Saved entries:
◆ ◆ ◆ ◆
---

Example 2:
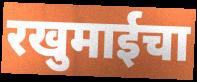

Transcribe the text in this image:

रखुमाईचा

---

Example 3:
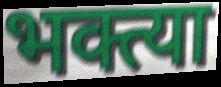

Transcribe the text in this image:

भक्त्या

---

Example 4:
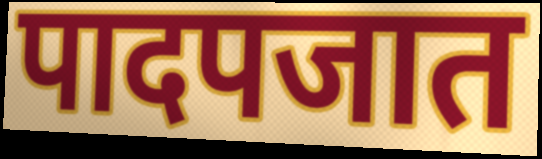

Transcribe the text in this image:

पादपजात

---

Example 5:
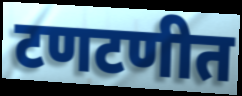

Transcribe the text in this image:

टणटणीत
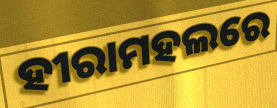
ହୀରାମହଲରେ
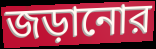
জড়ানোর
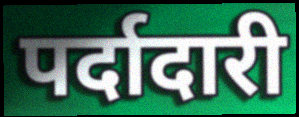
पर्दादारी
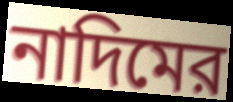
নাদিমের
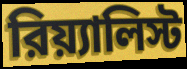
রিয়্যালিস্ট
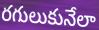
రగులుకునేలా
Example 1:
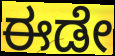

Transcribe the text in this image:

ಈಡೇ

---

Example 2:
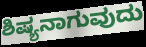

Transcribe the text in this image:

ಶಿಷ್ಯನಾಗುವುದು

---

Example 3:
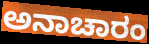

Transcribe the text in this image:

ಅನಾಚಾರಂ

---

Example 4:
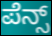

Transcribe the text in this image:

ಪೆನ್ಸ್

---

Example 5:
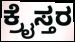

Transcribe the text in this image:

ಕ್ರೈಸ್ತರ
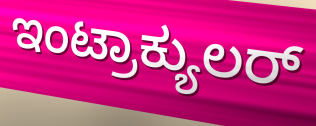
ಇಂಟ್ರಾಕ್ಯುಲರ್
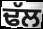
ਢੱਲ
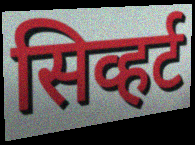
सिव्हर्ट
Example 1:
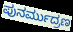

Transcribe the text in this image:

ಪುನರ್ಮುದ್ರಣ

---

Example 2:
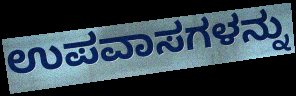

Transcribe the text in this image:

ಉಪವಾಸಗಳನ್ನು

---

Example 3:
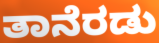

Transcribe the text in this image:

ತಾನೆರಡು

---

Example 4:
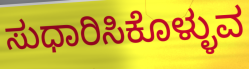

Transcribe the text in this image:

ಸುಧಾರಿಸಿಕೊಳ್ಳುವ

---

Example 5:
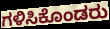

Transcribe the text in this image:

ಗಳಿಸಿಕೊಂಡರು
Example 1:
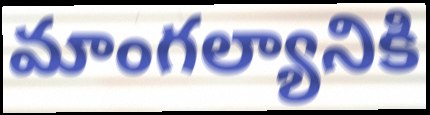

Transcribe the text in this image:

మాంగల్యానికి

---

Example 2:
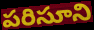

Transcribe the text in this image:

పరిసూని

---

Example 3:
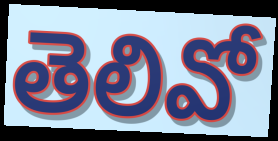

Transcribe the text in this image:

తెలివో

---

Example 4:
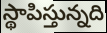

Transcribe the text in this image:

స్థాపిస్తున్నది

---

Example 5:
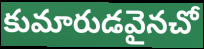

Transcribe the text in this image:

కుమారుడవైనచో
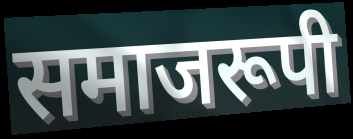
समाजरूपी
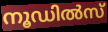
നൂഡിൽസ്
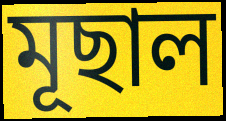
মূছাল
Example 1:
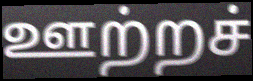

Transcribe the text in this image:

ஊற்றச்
◆ ◆ ◆ ◆
Requirement :: Transcribe all of the entries word for word, but skip any pictures they contain.

Task answer ::
---

Example 2:

Transcribe the text in this image:

रखुमाईचा

---

Example 3:

Transcribe the text in this image:

भक्त्या

---

Example 4:

Transcribe the text in this image:

पादपजात

---

Example 5:

Transcribe the text in this image:

टणटणीत
ହୀରାମହଲରେ
জড়ানোর
पर्दादारी
নাদিমের
রিয়্যালিস্ট
రగులుకునేలా
Example 1:

Transcribe the text in this image:

ಈಡೇ

---

Example 2:

Transcribe the text in this image:

ಶಿಷ್ಯನಾಗುವುದು

---

Example 3:

Transcribe the text in this image:

ಅನಾಚಾರಂ

---

Example 4:

Transcribe the text in this image:

ಪೆನ್ಸ್

---

Example 5:

Transcribe the text in this image:

ಕ್ರೈಸ್ತರ
ಇಂಟ್ರಾಕ್ಯುಲರ್
ਢੱਲ
सिव्हर्ट
Example 1:

Transcribe the text in this image:

ಪುನರ್ಮುದ್ರಣ

---

Example 2:

Transcribe the text in this image:

ಉಪವಾಸಗಳನ್ನು

---

Example 3:

Transcribe the text in this image:

ತಾನೆರಡು

---

Example 4:

Transcribe the text in this image:

ಸುಧಾರಿಸಿಕೊಳ್ಳುವ

---

Example 5:

Transcribe the text in this image:

ಗಳಿಸಿಕೊಂಡರು
Example 1:

Transcribe the text in this image:

మాంగల్యానికి

---

Example 2:

Transcribe the text in this image:

పరిసూని

---

Example 3:

Transcribe the text in this image:

తెలివో

---

Example 4:

Transcribe the text in this image:

స్థాపిస్తున్నది

---

Example 5:

Transcribe the text in this image:

కుమారుడవైనచో
समाजरूपी
നൂഡിൽസ്
মূছাল
Example 1:

Transcribe the text in this image:

ஊற்றச்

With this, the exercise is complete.